@Zarkonnen I think for a lot of strategy games, my mistakes are cumulative, but loss is sudden. So I don't realise what mistakes I've made till I just suddenly get overwhelmed, or fall behind.
So I'm often restarting the the mission/game over to try and do each bit better, or try a different strategy.
I don't *hate* that, I like the fresh start, I just think there is often no feedback on where you've gone wrong. Suddenly you see "oh I have no way to win here" and thats it.
@Zarkonnen I kind of love and hate the approach mindustry takes.
I kind of always play to the bitter end, as things usually go badly pretty quickly.
But I do a lot of pause scumming (pausing the game to place a lot stuff quickly) and that is a habit I really should resolve to have more fun in a game.
However when you loose a map, the game does not put you to square one.

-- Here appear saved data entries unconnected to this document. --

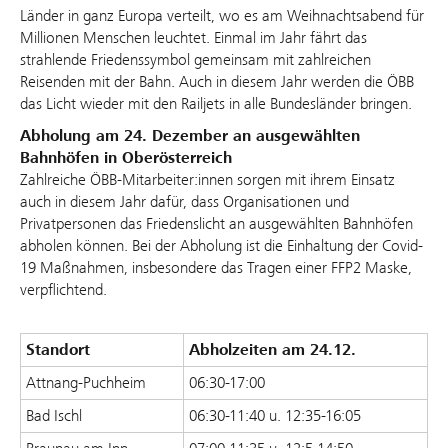
Länder in ganz Europa verteilt, wo es am Weihnachtsabend für
Millionen Menschen leuchtet. Einmal im Jahr fährt das
strahlende Friedenssymbol gemeinsam mit zahlreichen
Reisenden mit der Bahn. Auch in diesem Jahr werden die ÖBB
das Licht wieder mit den Railjets in alle Bundesländer bringen.
Abholung am 24. Dezember an ausgewählten
Bahnhöfen in Oberösterreich
Zahlreiche ÖBB-Mitarbeiter:innen sorgen mit ihrem Einsatz
auch in diesem Jahr dafür, dass Organisationen und
Privatpersonen das Friedenslicht an ausgewählten Bahnhöfen
abholen können. Bei der Abholung ist die Einhaltung der Covid-
19 Maßnahmen, insbesondere das Tragen einer FFP2 Maske,
verpflichtend.
Standort
Abholzeiten am 24.12.
Attnang-Puchheim
06:30-17:00
Bad Ischl
06:30-11:40 u. 12:35-16:05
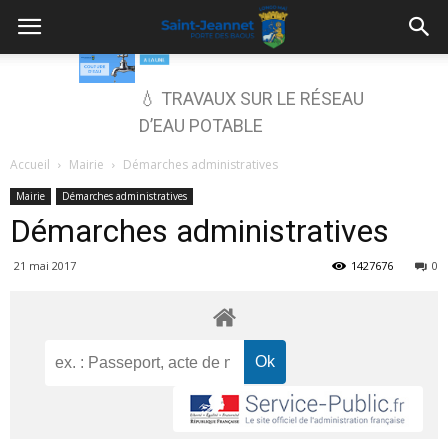
💧 TRAVAUX SUR LE RÉSEAU
D’EAU POTABLE
Accueil
Mairie
Démarches administratives
Mairie
Démarches administratives
Démarches administratives
21 mai 2017
1427676
0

A lot of stuff will be destroyed, but your schematics and some of the buildings survive, so you only loose some progress.
@Zarkonnen Depends on the game and why I'm playing. Almost never play to the bitter end though lol.
But if it's my first time running a certain mission I'll definitely hang on longer so I can learn more about what I'm up against. On the other hand, if it's a game I've been playing for years then I probably have something very specific that I'm trying to do on this run so I'm more likely to restart if it doesn't go perfectly (but probably won't bother to save at all if it's a game I've already beaten.) And if I keep losing then I'll start saving more often and reloading the instant something doesn't go as planned, while on my first few runs I'm more likely to keep going if I think I have any chance at all.
I like to reload if a gambit failed. I don't think I'd enjoy a game if I couldn't safely try some risky move without having to start all over again if it fails.
Then again, I'm someone with poor impulse control and atrocious strategic insight.